A group calling itself “Anonymous Ukraine” boasted this week that it is in possession of 800 million credit and debit card details. In a bid to substantiate the claim, the crew said it had uploaded about 7 million of the cards to file-sharing sites and linked to archives of the data from two Pastebin posts.
These archives, 300MB in size, contained a mix of account details and magnetic-strip information for MasterCard, Visa, Discover and American Express cards, it was claimed. There’s been some speculation that the data was sourced in part from hacked sales tills in Target stores across the US – some senior politicians blame hackers from Ukraine for infiltrating the retail chain’s computers to swipe 40 million or so cards.
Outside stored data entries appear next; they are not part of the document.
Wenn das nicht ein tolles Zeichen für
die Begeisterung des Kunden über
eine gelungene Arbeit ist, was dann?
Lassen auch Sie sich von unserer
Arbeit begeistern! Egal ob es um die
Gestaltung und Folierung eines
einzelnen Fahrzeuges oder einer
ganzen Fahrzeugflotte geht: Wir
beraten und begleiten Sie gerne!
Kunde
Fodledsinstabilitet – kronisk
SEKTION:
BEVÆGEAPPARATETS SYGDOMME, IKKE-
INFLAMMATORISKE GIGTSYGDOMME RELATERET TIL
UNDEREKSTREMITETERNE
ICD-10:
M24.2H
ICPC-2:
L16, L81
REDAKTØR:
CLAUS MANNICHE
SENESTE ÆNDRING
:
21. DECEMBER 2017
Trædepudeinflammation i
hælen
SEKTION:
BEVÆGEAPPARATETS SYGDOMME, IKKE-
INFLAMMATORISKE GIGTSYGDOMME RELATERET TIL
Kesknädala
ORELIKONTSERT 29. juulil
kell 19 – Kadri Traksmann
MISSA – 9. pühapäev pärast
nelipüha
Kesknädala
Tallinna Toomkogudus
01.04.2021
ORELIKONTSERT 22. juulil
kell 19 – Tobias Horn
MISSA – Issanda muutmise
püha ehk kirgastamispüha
“I would continue watching posts from the group, and checking their data dumps for validity,” says Ernest Hampson, technical director for Battelle’s cyber intelligence and counterintelligence group.
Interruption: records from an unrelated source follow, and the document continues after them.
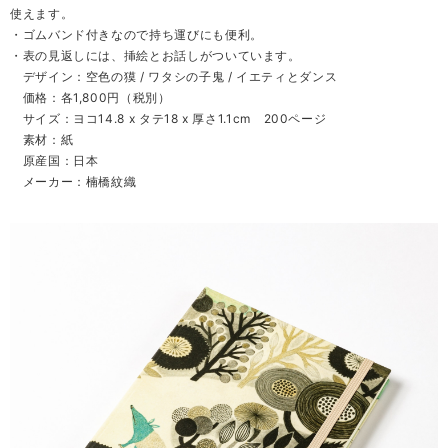
使えます。
・ゴムバンド付きなので持ち運びにも便利。
・表の見返しには、挿絵とお話しがついています。
デザイン：空色の獏 / ワタシの子鬼 / イエティとダンス
価格：各1,800円（税別）
サイズ：ヨコ14.8 x タテ18 x 厚さ1.1cm 200ページ
素材：紙
原産国：日本
メーカー：楠橋紋織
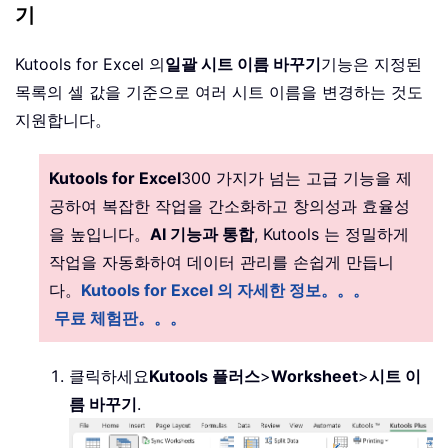
기
Kutools for Excel 의
일괄 시트 이름 바꾸기
기능은 지정된
목록의 셀 값을 기준으로 여러 시트 이름을 변경하는 것도
지원합니다。
Kutools for Excel
300 가지가 넘는 고급 기능을 제
공하여 복잡한 작업을 간소화하고 창의성과 효율성
을 높입니다。
AI 기능과 통합
, Kutools 는 정밀하게
작업을 자동화하여 데이터 관리를 손쉽게 만듭니
다。
Kutools for Excel 의 자세한 정보。。。
무료 체험판。。。
클릭하세요
Kutools 플러스
>
Worksheet
>
시트 이
름 바꾸기
.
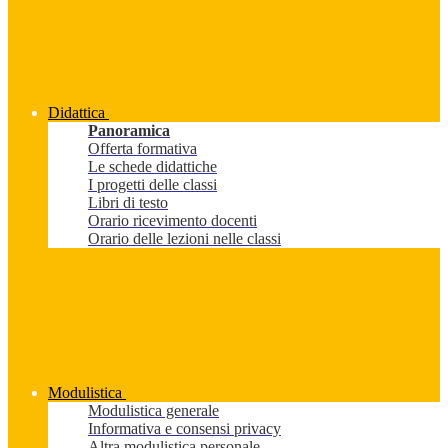
Didattica
Panoramica
Offerta formativa
Le schede didattiche
I progetti delle classi
Libri di testo
Orario ricevimento docenti
Orario delle lezioni nelle classi
Modulistica
Modulistica generale
Informativa e consensi privacy
Altra modulistica personale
“It’s really important to keep an eye on your enemy, find out what they’re interested in, what their motivation is, what their capabilities are,” Hampson says. “You have to have somebody out there watching the adversarial groups, watching inside these forums where they gather, and discuss and trade research back and forth, and discover where they’re going next before they get there.”
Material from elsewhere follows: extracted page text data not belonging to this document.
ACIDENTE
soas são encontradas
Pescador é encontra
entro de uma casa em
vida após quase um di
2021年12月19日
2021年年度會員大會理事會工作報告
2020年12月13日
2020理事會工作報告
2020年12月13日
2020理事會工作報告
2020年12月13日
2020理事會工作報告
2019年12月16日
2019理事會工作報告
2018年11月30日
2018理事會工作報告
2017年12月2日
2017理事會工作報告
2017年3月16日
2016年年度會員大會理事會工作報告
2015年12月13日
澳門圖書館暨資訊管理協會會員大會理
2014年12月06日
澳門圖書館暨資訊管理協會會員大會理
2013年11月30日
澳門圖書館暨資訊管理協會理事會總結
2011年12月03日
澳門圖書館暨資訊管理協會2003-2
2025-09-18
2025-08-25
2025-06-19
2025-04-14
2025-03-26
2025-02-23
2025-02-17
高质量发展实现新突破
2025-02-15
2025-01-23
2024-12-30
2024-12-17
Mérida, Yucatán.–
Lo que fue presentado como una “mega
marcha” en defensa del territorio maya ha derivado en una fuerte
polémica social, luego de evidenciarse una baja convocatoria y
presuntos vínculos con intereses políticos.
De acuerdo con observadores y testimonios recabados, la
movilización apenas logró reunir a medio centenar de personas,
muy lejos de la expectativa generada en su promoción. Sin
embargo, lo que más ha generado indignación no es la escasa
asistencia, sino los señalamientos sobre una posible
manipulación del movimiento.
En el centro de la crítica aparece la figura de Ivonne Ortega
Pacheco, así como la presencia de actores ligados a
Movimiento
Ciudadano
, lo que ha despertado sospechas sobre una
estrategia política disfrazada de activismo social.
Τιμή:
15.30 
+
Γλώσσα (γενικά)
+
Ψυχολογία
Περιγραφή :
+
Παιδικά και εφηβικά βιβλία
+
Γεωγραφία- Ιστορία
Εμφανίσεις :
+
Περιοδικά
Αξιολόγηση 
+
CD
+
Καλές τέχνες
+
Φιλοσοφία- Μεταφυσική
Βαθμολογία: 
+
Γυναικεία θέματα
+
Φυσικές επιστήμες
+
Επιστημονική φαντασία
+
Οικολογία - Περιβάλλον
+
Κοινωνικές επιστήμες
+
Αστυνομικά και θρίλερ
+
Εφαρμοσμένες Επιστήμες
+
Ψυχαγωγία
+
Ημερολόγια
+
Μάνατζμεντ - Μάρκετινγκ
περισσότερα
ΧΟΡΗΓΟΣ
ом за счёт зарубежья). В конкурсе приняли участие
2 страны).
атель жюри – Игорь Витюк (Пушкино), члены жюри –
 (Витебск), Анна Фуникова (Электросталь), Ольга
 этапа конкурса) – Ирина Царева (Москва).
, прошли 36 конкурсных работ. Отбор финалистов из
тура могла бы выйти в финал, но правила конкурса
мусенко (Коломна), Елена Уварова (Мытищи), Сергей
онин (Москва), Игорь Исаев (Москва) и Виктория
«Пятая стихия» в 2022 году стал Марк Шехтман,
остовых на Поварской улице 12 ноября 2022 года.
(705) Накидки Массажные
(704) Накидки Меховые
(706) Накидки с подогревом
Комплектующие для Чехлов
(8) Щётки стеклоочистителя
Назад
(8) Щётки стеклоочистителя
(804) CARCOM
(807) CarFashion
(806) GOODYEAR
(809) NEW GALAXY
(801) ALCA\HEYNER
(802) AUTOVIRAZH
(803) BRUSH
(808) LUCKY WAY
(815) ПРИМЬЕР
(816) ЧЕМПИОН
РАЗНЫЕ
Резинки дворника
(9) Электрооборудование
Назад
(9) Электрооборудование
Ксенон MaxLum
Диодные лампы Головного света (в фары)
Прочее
The Ukraine has in recent years repeatedly been referred to as a “cybercrime haven”, so if it’s a smear it’s a well-placed one. However, Russia has its own escalating problems with this type of criminal activity. Just last year US authorities uncovered a seven-year-long fraud ring responsible for $300 million (£180 million) of costs to companies. The perpetrators — who disabled anti-virus software on a victim’s computer — were mainly based in Russia, with a Ukraine-based hacker helping hide their activities.
In January of this year, a report from Russia’s Interior Ministry noted that telecommunications and computer technology crimes had risen in the country by 8.6 percent in 2013, during which time attacks that would have cost the public $28 million (nearly £17 million) were scuppered.